## What is needed
Please transcribe the text of every item below line by line, reproducing each line with no changes.

## Items from a data source

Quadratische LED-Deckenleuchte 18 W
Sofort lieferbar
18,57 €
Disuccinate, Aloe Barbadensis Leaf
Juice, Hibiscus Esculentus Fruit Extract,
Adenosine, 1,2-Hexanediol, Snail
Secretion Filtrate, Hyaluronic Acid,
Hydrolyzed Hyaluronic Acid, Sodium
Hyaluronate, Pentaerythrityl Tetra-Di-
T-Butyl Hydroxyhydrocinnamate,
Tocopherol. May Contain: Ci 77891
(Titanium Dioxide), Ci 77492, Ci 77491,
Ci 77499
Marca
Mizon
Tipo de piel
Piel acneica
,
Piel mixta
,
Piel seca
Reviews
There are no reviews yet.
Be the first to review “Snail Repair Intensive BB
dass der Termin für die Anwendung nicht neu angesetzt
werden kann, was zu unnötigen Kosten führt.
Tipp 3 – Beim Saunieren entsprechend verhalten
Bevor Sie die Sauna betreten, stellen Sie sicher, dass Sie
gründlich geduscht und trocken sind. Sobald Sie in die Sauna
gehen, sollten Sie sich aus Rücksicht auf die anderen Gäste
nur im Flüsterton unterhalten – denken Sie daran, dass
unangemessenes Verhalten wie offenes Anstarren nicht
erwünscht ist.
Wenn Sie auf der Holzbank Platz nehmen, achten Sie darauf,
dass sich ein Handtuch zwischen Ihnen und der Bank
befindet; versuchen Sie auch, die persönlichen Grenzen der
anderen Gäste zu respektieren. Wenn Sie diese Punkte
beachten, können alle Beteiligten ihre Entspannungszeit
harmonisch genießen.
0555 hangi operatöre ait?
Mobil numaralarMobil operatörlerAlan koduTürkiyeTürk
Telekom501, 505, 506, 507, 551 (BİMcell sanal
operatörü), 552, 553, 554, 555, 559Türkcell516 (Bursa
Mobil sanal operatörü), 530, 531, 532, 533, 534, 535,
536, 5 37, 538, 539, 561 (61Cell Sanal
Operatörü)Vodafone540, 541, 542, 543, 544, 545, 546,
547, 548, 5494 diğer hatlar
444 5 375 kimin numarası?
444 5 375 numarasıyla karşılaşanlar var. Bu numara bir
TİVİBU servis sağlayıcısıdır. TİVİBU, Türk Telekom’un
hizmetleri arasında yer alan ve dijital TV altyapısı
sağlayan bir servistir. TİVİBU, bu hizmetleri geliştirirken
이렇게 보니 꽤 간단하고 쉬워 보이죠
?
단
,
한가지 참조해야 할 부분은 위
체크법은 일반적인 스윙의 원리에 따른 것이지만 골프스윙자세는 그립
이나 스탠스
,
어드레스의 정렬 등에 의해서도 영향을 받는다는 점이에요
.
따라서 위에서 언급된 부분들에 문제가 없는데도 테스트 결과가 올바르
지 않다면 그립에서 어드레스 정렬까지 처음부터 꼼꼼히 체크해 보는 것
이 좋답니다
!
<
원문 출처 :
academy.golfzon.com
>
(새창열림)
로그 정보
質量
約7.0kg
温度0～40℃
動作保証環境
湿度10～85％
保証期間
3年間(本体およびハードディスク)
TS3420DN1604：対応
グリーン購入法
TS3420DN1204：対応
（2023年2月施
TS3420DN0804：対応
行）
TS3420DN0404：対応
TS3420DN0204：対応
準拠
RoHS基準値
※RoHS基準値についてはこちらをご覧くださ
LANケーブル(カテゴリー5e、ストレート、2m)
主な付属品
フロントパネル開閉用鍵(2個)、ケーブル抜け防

## Answer area
Quadratische LED-Deckenleuchte 18 W
Sofort lieferbar
18,57 €
Disuccinate, Aloe Barbadensis Leaf
Juice, Hibiscus Esculentus Fruit Extract,
Adenosine, 1,2-Hexanediol, Snail
Secretion Filtrate, Hyaluronic Acid,
Hydrolyzed Hyaluronic Acid, Sodium
Hyaluronate, Pentaerythrityl Tetra-Di-
T-Butyl Hydroxyhydrocinnamate,
Tocopherol. May Contain: Ci 77891
(Titanium Dioxide), Ci 77492, Ci 77491,
Ci 77499
Marca
Mizon
Tipo de piel
Piel acneica
,
Piel mixta
,
Piel seca
Reviews
There are no reviews yet.
Be the first to review “Snail Repair Intensive BB
dass der Termin für die Anwendung nicht neu angesetzt
werden kann, was zu unnötigen Kosten führt.
Tipp 3 – Beim Saunieren entsprechend verhalten
Bevor Sie die Sauna betreten, stellen Sie sicher, dass Sie
gründlich geduscht und trocken sind. Sobald Sie in die Sauna
gehen, sollten Sie sich aus Rücksicht auf die anderen Gäste
nur im Flüsterton unterhalten – denken Sie daran, dass
unangemessenes Verhalten wie offenes Anstarren nicht
erwünscht ist.
Wenn Sie auf der Holzbank Platz nehmen, achten Sie darauf,
dass sich ein Handtuch zwischen Ihnen und der Bank
befindet; versuchen Sie auch, die persönlichen Grenzen der
anderen Gäste zu respektieren. Wenn Sie diese Punkte
beachten, können alle Beteiligten ihre Entspannungszeit
harmonisch genießen.
0555 hangi operatöre ait?
Mobil numaralarMobil operatörlerAlan koduTürkiyeTürk
Telekom501, 505, 506, 507, 551 (BİMcell sanal
operatörü), 552, 553, 554, 555, 559Türkcell516 (Bursa
Mobil sanal operatörü), 530, 531, 532, 533, 534, 535,
536, 5 37, 538, 539, 561 (61Cell Sanal
Operatörü)Vodafone540, 541, 542, 543, 544, 545, 546,
547, 548, 5494 diğer hatlar
444 5 375 kimin numarası?
444 5 375 numarasıyla karşılaşanlar var. Bu numara bir
TİVİBU servis sağlayıcısıdır. TİVİBU, Türk Telekom’un
hizmetleri arasında yer alan ve dijital TV altyapısı
sağlayan bir servistir. TİVİBU, bu hizmetleri geliştirirken
이렇게 보니 꽤 간단하고 쉬워 보이죠
?
단
,
한가지 참조해야 할 부분은 위
체크법은 일반적인 스윙의 원리에 따른 것이지만 골프스윙자세는 그립
이나 스탠스
,
어드레스의 정렬 등에 의해서도 영향을 받는다는 점이에요
.
따라서 위에서 언급된 부분들에 문제가 없는데도 테스트 결과가 올바르
지 않다면 그립에서 어드레스 정렬까지 처음부터 꼼꼼히 체크해 보는 것
이 좋답니다
!
<
원문 출처 :
academy.golfzon.com
>
(새창열림)
로그 정보
質量
約7.0kg
温度0～40℃
動作保証環境
湿度10～85％
保証期間
3年間(本体およびハードディスク)
TS3420DN1604：対応
グリーン購入法
TS3420DN1204：対応
（2023年2月施
TS3420DN0804：対応
行）
TS3420DN0404：対応
TS3420DN0204：対応
準拠
RoHS基準値
※RoHS基準値についてはこちらをご覧くださ
LANケーブル(カテゴリー5e、ストレート、2m)
主な付属品
フロントパネル開閉用鍵(2個)、ケーブル抜け防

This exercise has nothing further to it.